Since then it has become apparent to me that there is a need to hold this data in both places – not just one. Capturing standard document metadata (eg. categorization, version, approved date, author, language) need only occur once in the originating system. If standard metadata (like say, the EDM Submission Reference Model) are passed with the document, then re-entering that data no longer becomes necessary. The potential performance gains from using embedded data in documents, simply for metadata and categorizing the documents, can be quite significant.
The typical situation, for submission documents, is when an EDM system is used to author submission documents, then an electronic Publishing system is used to generate the submissions onto a file share, and then these submitted documents are placed back into an EDM system. It is seldom the case that the EDM authoring system, the Publishing system, and the submission archive system are all from the same vendor and/or all use the same categorization of documents.
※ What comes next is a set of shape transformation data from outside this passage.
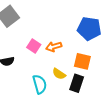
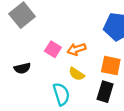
yellow semicircle: (59, 74) -> (77, 74), moved

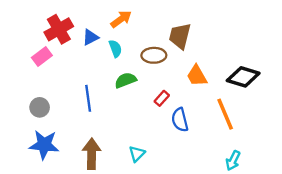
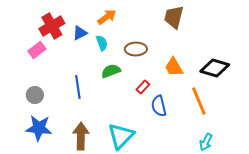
brown trapezoid: (180, 36) -> (174, 17), moved
cyan triangle: (137, 154) -> (121, 136), size x1.8

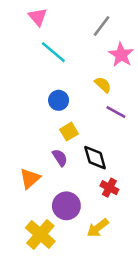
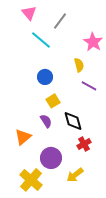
gray line: (102, 26) -> (60, 21), moved
yellow semicircle: (103, 85) -> (79, 65), turned 32
red cross: (109, 188) -> (84, 144), turned 32

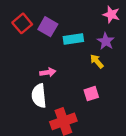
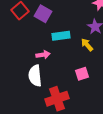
cyan rectangle: (73, 39) -> (61, 36), moved

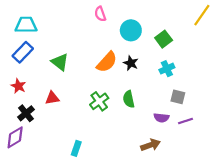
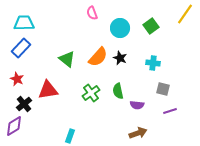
green square: (164, 39) -> (151, 26), moved
green triangle: (60, 62) -> (67, 59), moved
cyan cross: (167, 69) -> (153, 63), turned 32
red triangle: (52, 98) -> (48, 90), size x1.5
purple semicircle: (161, 118) -> (137, 105), moved

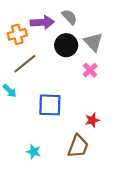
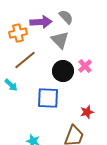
gray triangle: (93, 42) -> (60, 40), moved
black circle: (66, 45) -> (63, 71), moved

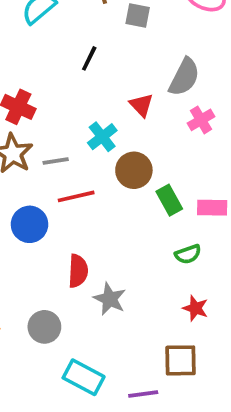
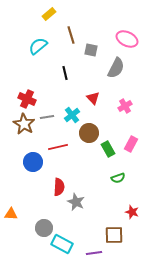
black line: (89, 58) -> (65, 73), turned -40
gray semicircle: (184, 77) -> (116, 68), moved
gray line: (56, 161) -> (47, 117), moved
pink rectangle: (212, 208) -> (131, 144), moved, turned -63
red star: (195, 308) -> (132, 212), moved
gray circle: (44, 327) -> (44, 228), moved

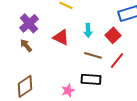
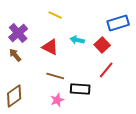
cyan arrow: (88, 30) -> (77, 40), turned 104
brown line: (93, 55) -> (55, 76), moved

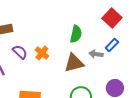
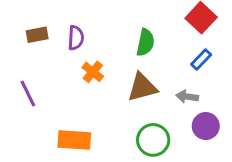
purple semicircle: (20, 52) -> (76, 38), moved, turned 49
gray arrow: (96, 54) -> (187, 97), moved

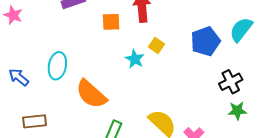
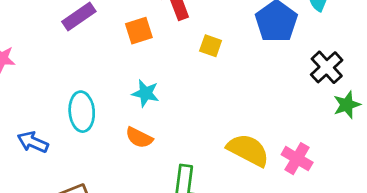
cyan star: (135, 59) -> (145, 93), moved
orange semicircle: (91, 94) -> (139, 138), size x0.6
Typically today, only the authoring side appropriately categorizes documents. This is typically not done on the Submission output side (sometimes called Submission Archive). This means that a person looking for submitted information usually has to rely on the submission structure to find documents and not a standard search (which would presume the documents are categorized).
It would seem that the EDM Submission Reference Model should be appropriate for both source and submitted documents.
From a business process perspective, we should be able to locate a document, using the same search metadata and categorization, at any stage of the document’s lifecycle. I would be interested to know:
- Who, today, can use the same categorization search criteria to find a source and submitted document (would this categorization be the EDM Submission Reference Model?).
- Do vendors support this situation?
- Should this be something industry should consider and/or push for?
There are a number of projects to add structured data into the content of documents, however a more basic need might be to embed standard document metadata (especially categorization data) into each document. This would provide the means to pass the document from one process step to another keeping the metadata with the document, allowing that data to be automatically utilized and/or added to a different system.